Small Business Version: Make It A Break-Glass Plan
For a business, this should not live only in one owner’s memory. Create a short break-glass document that says:
- Which accounts are critical for business operations
- Who owns each account
- Who has admin access
- Where backup codes or recovery keys are stored
- Where hardware security keys are kept
- How to contact the IT provider, accountant, web host, domain registrar, and payroll provider
- What to do if the owner, office manager, or main admin is unavailable
Keep the document short enough that someone can use it during a stressful day. Then review it after staff changes, phone upgrades, vendor changes, and ownership changes.
What Can Go Wrong
- Storing codes only in the locked account. Backup codes inside the same email, cloud drive, or password manager account may be unreachable during the emergency.
- Leaving old phone numbers in place. Old numbers can stop working, be reassigned, or belong to a former employee.
- Using only SMS. Text codes are convenient, but phone-number changes, SIM problems, and carrier issues can break them. Use stronger options where available.
- Turning on an Apple recovery key without storing it safely. A recovery key can improve control, but Apple warns that losing it can permanently lock you out if you also lose trusted access.
- Sharing backup codes casually. Backup codes are sign-in tools. Treat them like keys, not like ordinary notes.
- Having only one business admin. A single administrator account is a business continuity risk. Use a second protected admin or documented emergency process.
When To Call An IT Professional
Call an IT professional if you are already locked out, if a former employee controlled recovery options, if the business has only one Microsoft 365 or Google Workspace admin, if you need to move MFA from an old phone to a new one, or if you found recovery emails and phone numbers that nobody recognizes.

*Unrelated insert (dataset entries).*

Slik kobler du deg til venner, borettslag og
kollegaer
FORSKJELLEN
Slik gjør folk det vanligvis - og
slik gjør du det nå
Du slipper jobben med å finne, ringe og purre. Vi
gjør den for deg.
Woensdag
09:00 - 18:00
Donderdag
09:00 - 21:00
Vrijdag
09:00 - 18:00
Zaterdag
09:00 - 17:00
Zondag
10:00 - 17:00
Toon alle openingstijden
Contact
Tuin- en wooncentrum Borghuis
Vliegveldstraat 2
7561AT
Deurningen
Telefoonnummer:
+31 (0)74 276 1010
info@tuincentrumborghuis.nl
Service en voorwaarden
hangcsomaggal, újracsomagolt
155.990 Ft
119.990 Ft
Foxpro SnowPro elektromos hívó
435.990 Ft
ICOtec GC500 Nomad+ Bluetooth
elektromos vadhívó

This is also worth professional help before a business owner retires, sells a business, changes phones, changes carriers, or hands account management to an office manager. Recovery planning is much easier before the emergency.

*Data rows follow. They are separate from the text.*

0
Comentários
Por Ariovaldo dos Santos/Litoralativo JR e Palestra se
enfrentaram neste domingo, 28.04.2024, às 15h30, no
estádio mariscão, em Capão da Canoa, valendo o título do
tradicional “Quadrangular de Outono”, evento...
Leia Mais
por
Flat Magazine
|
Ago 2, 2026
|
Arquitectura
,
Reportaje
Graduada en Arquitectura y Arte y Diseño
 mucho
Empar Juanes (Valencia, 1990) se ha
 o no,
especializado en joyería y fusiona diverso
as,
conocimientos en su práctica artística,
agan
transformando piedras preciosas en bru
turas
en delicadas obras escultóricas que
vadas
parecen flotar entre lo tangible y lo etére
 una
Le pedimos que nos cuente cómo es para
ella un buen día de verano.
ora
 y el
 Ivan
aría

A Simple Policy That Works
- Use MFA on important accounts.
- Keep at least two recovery paths for critical accounts.
- Generate backup codes where supported and store them offline.
- Use a second protected admin account for business platforms.
- Review recovery settings after phone changes, staff changes, and vendor changes.
- Keep recovery documentation out of the account it is meant to recover.
Need help setting this up without weakening your security? Schedule with The IT Guys for practical account recovery and small-business MFA support.
Related Reading
- Stop Sharing Passwords by Text and Use a Shared Vault Instead
- Set Devices To Lock Automatically Before You Step Away
- Check Cloud File Sharing Links Before They Spread Too Far
Sources
- Google Account Help: Sign in with backup codes
- Google Account Help: Fix common issues with 2-Step Verification
- Microsoft Support: Manage Microsoft account security info and verification codes
- Apple Support: Set up an account recovery contact
- Apple Support: Set up a recovery key for your Apple Account
FAQ
Should I turn off multi-factor authentication so I do not get locked out?
No. The better answer is to keep MFA on and create a recovery plan. Turning MFA off makes account takeover easier.
Where should I store backup codes?
Use an offline, protected location such as a locked file cabinet, safe, or sealed business emergency-access folder. Do not store your only copy inside the account those codes are meant to recover.
Is an Apple recovery key a good idea?
It can be, but only if you will store it carefully. Apple says a recovery key turns off its standard account recovery process, so losing the key can make the account permanently unrecoverable in some situations.